§ **Requisitos das tarefas**
[1] Quais pessoas entrevistadas na reportagem sobre Pantera Negra têm a idade informada, e qual é a idade de cada uma?
[2] Como fica, em forma de lista e com os fatos principais mantidos, o parágrafo da reportagem sobre Pantera Negra que começa com "Pantera Negra conta a história de T’Challa"?
[3] Como se traduz para o inglês esta frase da reportagem sobre Pantera Negra: "A maioria dos atores e da mão de obra que trabalhou no filme é negra, cerca de 90%."?

§ **Texto de origem**
▶
Comunidade negra mundial transformou o filme em campeão de bilheteria

Jorge Melo

O filme Pantera Negra é um sucesso mundial. No Brasil arrecadou, nos dois primeiros fins de semana,  60, 4 milhões de reais, com 3,6 milhões de ingressos vendidos. Tem todos os ingredientes de um filme de super-herói e um vilão, que rouba a cena. A maioria dos atores e da mão de obra que trabalhou no filme é negra, cerca de 90%.

Pantera Negra conta a história de T’Challa, herdeiro do trono de Wakanda, país  rico e desenvolvido, escondido numa montanha africana, que domina uma tecnologia avançada e produz o vibraniu, um metal poderoso e muito valioso. Com medo de perder a paz, Wakanda vive isolado. T’Challa tem a missão de mantê-lo em isolamento. Mas tem um adversário à altura de um super-herói, Killmonger, que é seu primo.

Mulheres no comando

O Rio Grande do Sul tem uma das menores populações negras do País, 16,8% . Um estudo, realizado em 2010, sobre desigualdades sociais no Brasil apresentado pelo PNUD  apontou que a população negra da Região Metropolitana de Porto Alegre teve um dos piores índices de desenvolvimento humano entre as 20 Regiões Metropolitanas do Brasil. Carol Anchieta, de 36 anos, é repórter e apresentadora do Jornal do Almoço da RBS, TV gaúcha afiliada à Rede Globo. Carol considera o filme uma vitória da mulher negra: “nós, mulheres negras, sofremos com as piores condições sociais, passamos a vida objetificadas, hipersexualizadas e nos vemos no filme como guerreiras e mentes participantes de uma revolução e foi isso que provocou lágrimas em rostos negros ao redor do mundo e fez mulheres negras gritarem nas salas de cinema.”.

O super-herói que faltava

Segundo Yuri de Carvalho Lobo, “uma onda em torno de Pantera Negra, pelas redes sociais, começou antes mesmo de o lançamento do filme”. Ele tem 25 anos, é produtor cultural, morador da Maré e lembra que “existia um público que não se sentia representado no cinema, que queria ver personagens negros sem estereótipos ou em posições subalternas”.  Marcos Diniz, ator e escritor, de 31 anos, também morador da Maré, e colecionador de gibis da Marvel, diz que percebeu a importância de o diretor ser negro, nos detalhes:  “o personagem M’Baku, que nos quadrinhos é um homem vestido como gorila, no filme está bem diferente; essa imagem, no cinema, poderia ter uma conotação racista”.  O diretor Ryan Coogler é considerado uma das revelações do cinema americano e por isso foi escolhido para dirigir Pantera Negra.
◀
§ **Registros**
▶
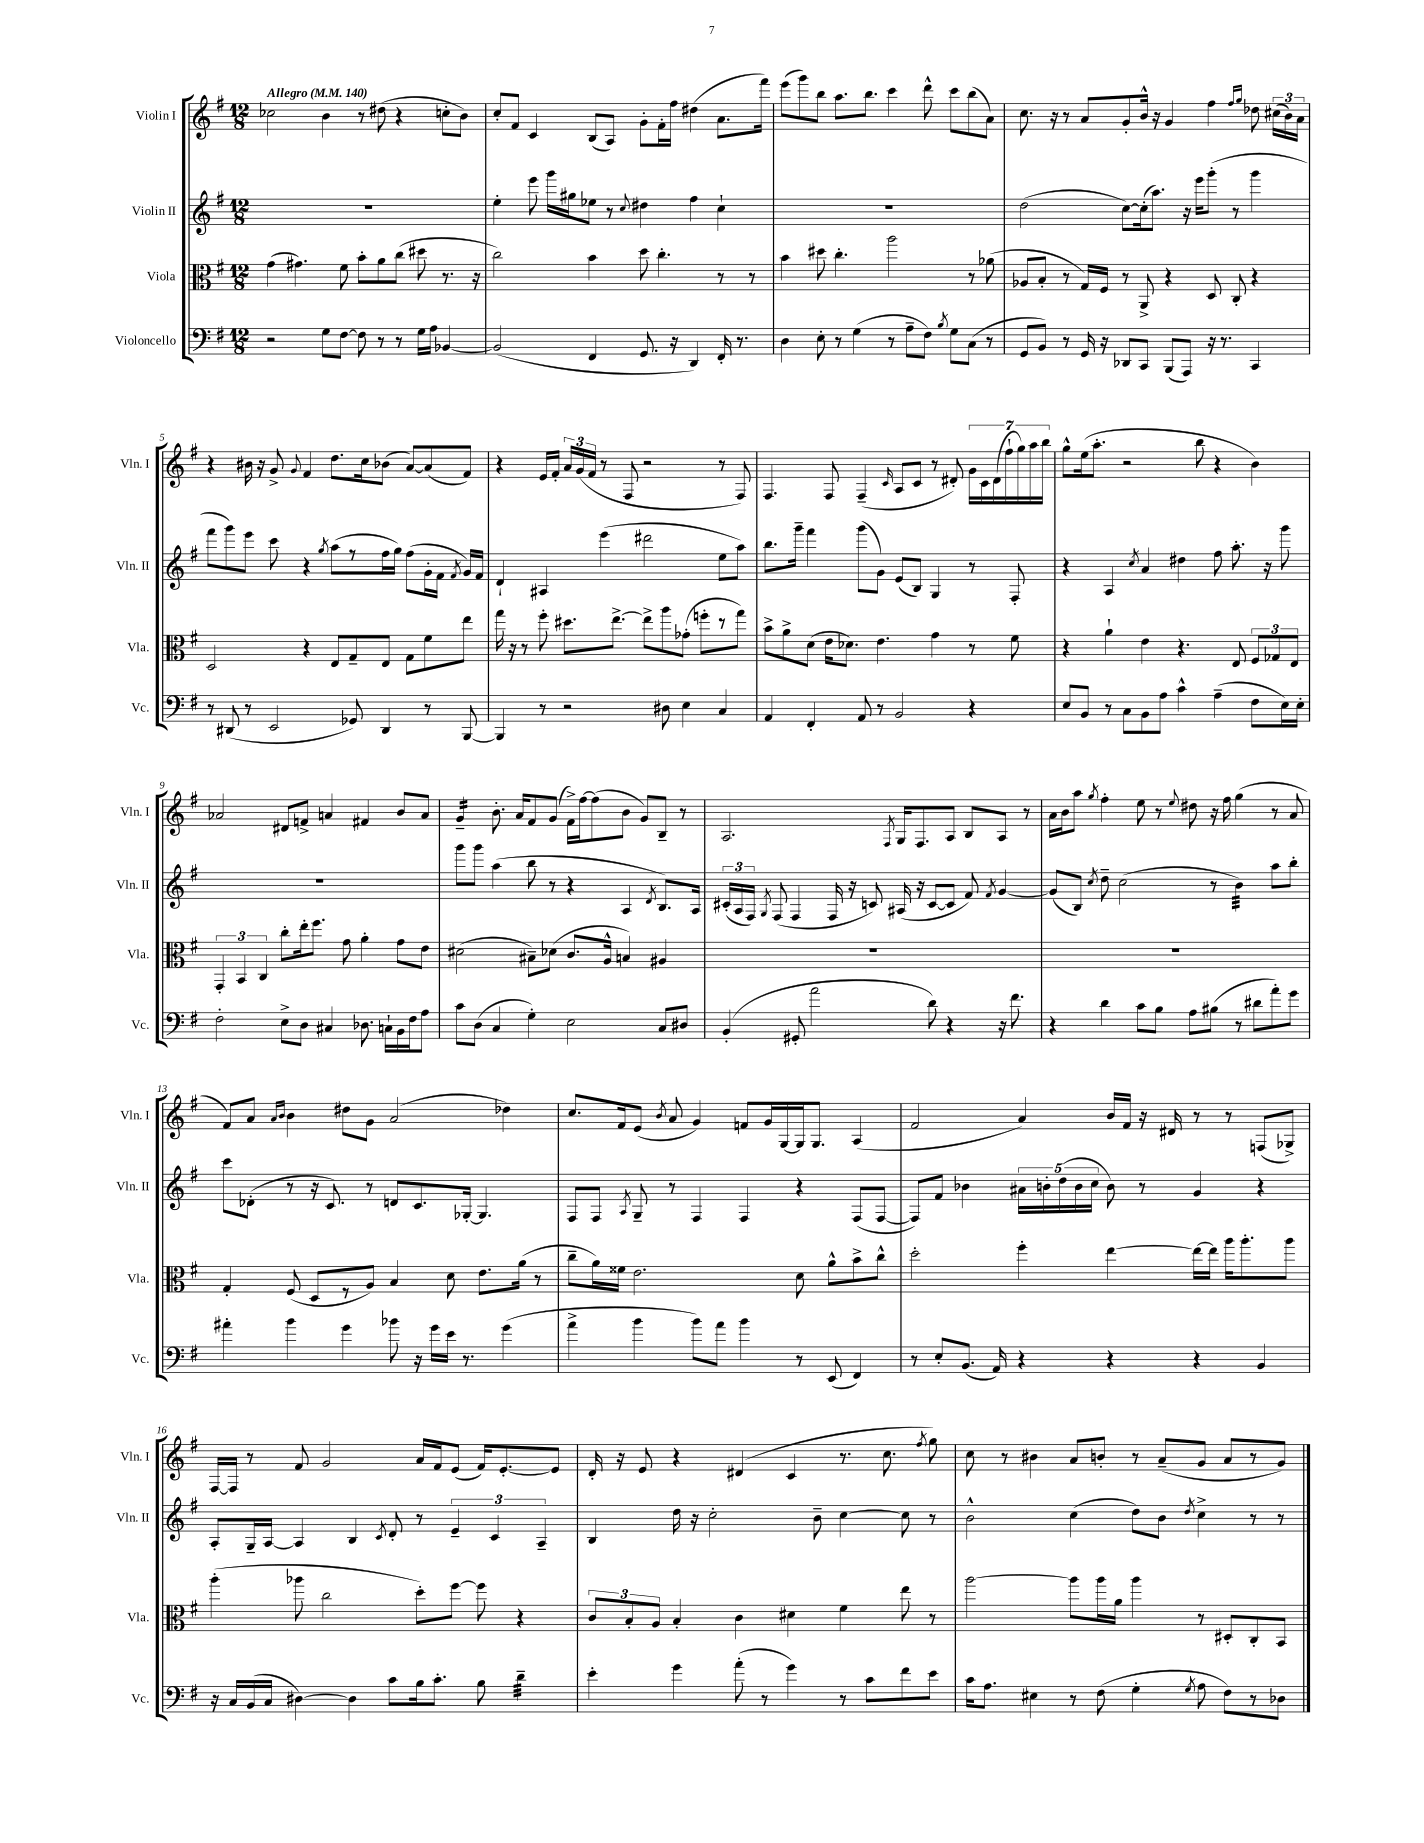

**kern	**kern	**kern	**kern
*staff4	*staff3	*staff2	*staff1
*clefF4	*clefC3	*clefG2	*clefG2
*k[f#]	*k[f#]	*k[f#]	*k[f#]
*M12/8	*M12/8	*M12/8	*M12/8
*MM140	*MM140	*MM140	*MM140
2r	(4g\	1.r	2cc-\
.	4.g#\)	.	.
8G\L	.	.	4b\
[8F#\J	8f#\	.	.
8F#\]	8b'\L	.	8r
8r	8a\	.	(8dd#\
8r	(8cc\J	.	4r
16G\LL	8dd#\	.	.
16A\JJ	.	.	.
[4BB-/	8.r	.	8cc'\L
.	.	.	8b\J)
.	16r	.	.
=	=	=	=
(2BB-/]	2cc\)	4ee'\	8cc'/L
.	.	.	8f#/J
.	.	8eee\	4c/
.	.	16ggg\LL	.
.	.	16gg#\J	.
4FF#/	4b\	8ee-\J	(8B/L
.	.	8r	8A/J)
.	.	8qqcc/	.
8.GG/	8dd\	4dd#\	8g'\L
.	4.cc'\	.	16f#'\L
16r	.	.	16ff#\JJ
4DD/)	.	4ff#\	(4dd#\
16FF#'/	8r	4cc`\	8.a\L
8.r	.	.	.
.	8r	.	.
.	.	.	16fff#\Jk)
=	=	=	=
4D\	4b\	1.r	(8eee\L
.	.	.	8ggg\)
8E'\	8dd#\	.	8bb\J
8r	4.cc'\	.	8.aa\L
(4G\	.	.	.
.	.	.	8.bb\J
8r	2aa\	.	4ccc\
8A~\L	.	.	.
8F#\J)	.	.	8ddd^^\
8qB/	.	.	.
8G\L	.	.	8ccc\L
(8C\J	8r	.	(8bb\
8r	(8a-\	.	8a\J)
=	=	=	=
8GG/L	8A-/L	(2dd\	8.cc\
8BB/J)	8B'/J	.	.
.	.	.	16r
8r	8r	.	8r
16GG/	16G/LL)	.	8a/L
16r	16F#/JJ	.	.
8DD-/L	8r	[8cc\L)	8g'/
8CC/J	8AA^/	(16cc'\]k	16b^^/Jk
.	.	8.aa\J)	16r
(8BBB/L	4r	.	4g/
8AAA/J)	.	16r	.
.	.	16eee\LK	.
16r	8D/	(8ggg'\J	4ff#\
8.r	.	.	.
.	8C'/	8r	.
.	.	.	16qqff#/LL
.	.	.	16qqgg/JJ
4CC/	4r	4ggg\	8dd-\
.	.	.	(24cc#\LL
.	.	.	24b\)
.	.	.	24a\JJ
=	=	=	=
8r	2D/	8fff#\L	4r
(8DD#/	.	8ggg\)	.
8r	.	8eee\J	16b#\
.	.	.	16r
2EE/	.	8ccc\	8g^/
.	.	.	8qqg/
.	4r	4r	4f#/
.	.	8qgg/	.
.	8E/L	(8aa\L	8.dd\L
8GG-/)	8G~/	8r	.
.	.	.	16cc\k
4DD#/	8E/J	16ff#\L	(8b-\J
.	.	16gg\JJ)	.
.	8G\L	(8ff#\L	[8a/L)
8r	8f#\	16g'\L	(8a/]
.	.	16f#\JJ	.
.	.	8qf#/	.
[8BBB/	8ee\J	16g/LL)	8f#/J)
.	.	16f#/JJ	.
=	=	=	=
4BBB/]	16gg\	4d`/	4r
.	16r	.	.
.	8r	.	.
8r	8ff#'\	4A#/	16e/LL
.	.	.	16f#'/JJ
2r	8.dd#\L	.	24a/LL
.	.	.	(24g/
.	.	.	24f#/JJ
.	.	(4eee\	8r
.	[8.ee^\J	.	.
.	.	.	8F#/
.	8ee^\]L	2ddd#\	2r
8D#\	8aa\	.	.
4E\	(8g-'\J	.	.
.	8ff'\L	.	.
4C/	8r	8ee\L	8r
.	8gg\J)	8aa\J)	8F#/)
=	=	=	=
4AA/	8b^\L	8.bb\L	4.F#/
.	8a^\	.	.
.	.	16ggg~\Jk	.
4FF#'/	(8d\J	4fff#\	.
.	16e\LK	.	8F#/
.	8.d-\J)	.	.
8AA/	.	(8ggg\L	(4F#~/
8r	4.e\	8g\J)	.
.	.	.	16qqc/
2BB/	.	(8e/L	8A/L
.	.	8B/J)	8c/J
.	4g\	4G/	8r
.	.	.	8d#'/)
4r	8r	8r	28g\LL
.	.	.	28c\
.	.	.	(28d#\
.	.	.	28ff#`\
.	8f#\	8F#'/	.
.	.	.	28gg\)
.	.	.	28aa\
.	.	.	28bb\JJ
=	=	=	=
8E/L	4r	4r	8gg^^\L
8BB/J	.	.	(16ee\k
.	.	.	8.aa'\J
8r	4a`\	4A/	.
8C\L	.	.	2r
.	.	8qcc/	.
8BB\	4e\	4a/	.
8A\J	.	.	.
4c^^\	4.r	4dd#\	.
.	.	.	8bb\
(4A~\	.	8ff#\	4r
.	8E/	8.aa'\	.
8F#\L	12F#/L	.	4b\)
.	.	16r	.
.	12G-/	.	.
16E\L)	.	8ggg\	.
.	12E/J	.	.
16E'\JJ	.	.	.
=	=	=	=
2F#'\	6GG'/	1.r	2a-/
.	6BB/	.	.
.	6C/	.	.
8E^\L	8cc'\L	.	8d#/L
8D\J	16ee'\k	.	8f^/J
.	8.ff#\J	.	.
4C#/	.	.	4a/
.	8g\	.	.
8.D-\	4a'\	.	4f#/
16C`\LL	.	.	.
16BB\	8g\L	.	8b/L
16F#\J	.	.	.
8A\J	8e\J	.	8a/J
=	=	=	=
8c\L	(2d#\	8ggg\L	4g~/
(8D\J	.	8ggg\J	.
4C/	.	(4aa\	8.b'\
.	.	.	16a/LK
4G'\)	8B#~\L)	8bb\	8f#/
.	(8d-\J	8r	(8g/J
2E\	8.c/L	4r	16f#^\LL)
.	.	.	[16ff#\J
.	.	.	(8ff#\]
.	16A^^/Jk	.	.
.	4B/)	4A/	8b\J
.	.	.	8g/L)
.	.	8qd/	.
8C/L	4A#/	8.B/L)	8B~/J
8D#/J	.	.	8r
.	.	16A/Jk	.
=	=	=	=
(4BB'/	1.r	(24c#'/LL	2.A/
.	.	24A/	.
.	.	24F#/JJ)	.
.	.	8qG/	.
.	.	(8F#/	.
8GG#'/	.	4F#/	.
2a\	.	.	.
.	.	16F#/	.
.	.	16r	.
.	.	8c/)	.
.	.	.	8qF#/
.	.	(16A#/	16G/LK
.	.	16r	8.F#/
8d\)	.	[8c/L	.
4r	.	8c/]J	8A/J
.	.	8f#/)	8B/L
.	.	8qf#/	.
16r	.	[4g/	8A/J
8.f#\	.	.	.
.	.	.	8r
=	=	=	=
4r	1.r	(8g/]L	16a\LL
.	.	.	16b\J
.	.	8B/J)	8aa\J
.	.	8qcc/	8qgg/
4d\	.	8dd~\	4ff#'\
.	.	(2cc\	.
8c\L	.	.	8ee\
8B\J	.	.	8r
.	.	.	8qqee/
8A\L	.	.	8dd#\
(8B#\J	.	8r	16r
.	.	.	16ff#\
8r	.	4b\)	(4gg\
8d#\L	.	.	.
8a'\)	.	8aa\L	8r
8g\J	.	8bb'\J	8a/
=	=	=	=
4a#'\	4G'/	8ccc\L	8f#/L)
.	.	(8d-'\J	8a/J
.	.	.	16qqa/LL
.	.	.	16qqb/JJ
4b\	(8F#/	8r	4b\
.	8D/L	16r	.
.	.	8.c/)	.
4g\	8r	.	8dd#\L
.	8A/J)	8r	8g\J
8b-\	4B/	8d/L	(2a/
16r	.	8.c/	.
16g\LL	.	.	.
16e\JJ	8d\	.	.
8.r	.	[16G-'/Jk	.
.	8.e\L	4.G-/]	.
(4g\	.	.	4dd-\)
.	(16a\Jk	.	.
.	8r	.	.
=	=	=	=
4a^\	8cc~\L	8F#/L	8.cc/L
.	16a\L)	8F#/J	.
.	16f##\JJ	.	16f#/k
.	.	8qA/	.
4b\	2.e\	8G~/	(8e/J
.	.	.	8qb/
.	.	8r	8a/
8b\L)	.	4F#/	4g/)
8a\J	.	.	.
4b\	.	4F#/	8f/L
.	.	.	16g/L
.	.	.	[16G/
8r	8d\	4r	16G/]J
.	.	.	8.G/J
(8EE/	8a^^\L	.	.
4FF#/)	8b^\	(8F#/L	(4A/
.	8cc^^\J	[8F#/J	.
=	=	=	=
8r	2dd'\	8F#/]L)	2f#/
8E'/L	.	8f#/J	.
(8.BB/J	.	4b-\	.
16AA/)	.	.	.
4r	4ff#'\	20a#\LL	4a/)
.	.	20b'\	.
.	.	(20dd\	.
.	.	20b\	.
.	.	20cc\JJ	.
4r	[4ee\	8b\)	16b/LL
.	.	.	16f#/JJ
.	.	8r	16r
.	.	.	16d#/
4r	16ee\_LL	4g/	8r
.	16ee\]JJ	.	.
.	16aa\LK	.	8r
.	8.aa'\	.	.
4BB/	.	4r	(8F/L
.	8aa\J	.	8G-^/J)
=	=	=	=
16r	(4aa'\	8A'/L	[16F#/LL
16C/LL	.	.	16F#/]JJ
(16BB/	.	16G~/L	8r
16C/JJ	.	[16A/JJ	.
[4D#\)	8aa-\	4A/]	8f#/
.	2cc\	.	2g/
4D#\]	.	4B/	.
.	.	8qc/	.
8c\L	.	8d'/	.
16B\k	8dd'\L)	8r	16a/LL
8.c'\J	.	.	16f#/J
.	[8ff#\J	6e~/	(8e/J
8B\	8ff#\]	.	16f#/LK)
.	.	6c/	.
.	.	.	[8.e'/
4d~\	4r	.	.
.	.	6A~/	.
.	.	.	8e/]J
=	=	=	=
4e'\	12c/L	4B/	16d'/
.	.	.	16r
.	12B'/	.	.
.	.	.	8e/
.	12A/J	.	.
4g\	4B'/	16dd\	4r
.	.	16r	.
.	.	2cc'\	.
(8a'\	4c\	.	(4d#/
8r	.	.	.
4g\)	4d#\	.	4c/
.	.	8b~\	.
8r	4f#\	[4cc\	8.r
8c\L	.	.	.
.	.	.	8.cc\
8f#\	8ee\	8cc\]	.
.	.	.	8qff#/
8e\J	8r	8r	8gg\)
=	=	=	=
16c\LK	[2aa\	2b^^\	8cc\
8.A\J	.	.	.
.	.	.	8r
4E#\	.	.	4b#\
8r	8aa\]L	(4cc\	8a/L
(8F#\	16aa\L	.	8b'/J
.	16a\JJ	.	.
4G'\	4aa\	8dd\L)	8r
.	.	8b\J	(8a~/L
8qG/	.	8qdd/	.
8A\	8r	4cc^\	8g/J
8F#\L)	8D#'/L	.	8a/L
8r	8C'/	8r	8r
8D-\J	8BB/J	8r	8g/J)
==	==	==	==
*-	*-	*-	*-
◀
§ **As respostas**
[1]
- Carol Anchieta: 36 anos
- Yuri de Carvalho Lobo: 25 anos
- Marcos Diniz: 31 anos

[2]
- O filme conta a história de T’Challa, herdeiro do trono de Wakanda.
- Wakanda é um país rico e desenvolvido, escondido numa montanha africana.
- O país domina uma tecnologia avançada e produz o vibraniu, um metal poderoso e muito valioso.
- Com medo de perder a paz, Wakanda vive isolado, e T’Challa tem a missão de mantê-lo assim.
- Seu adversário é o primo Killmonger.

[3] Most of the actors and crew who worked on the film are Black, about 90%.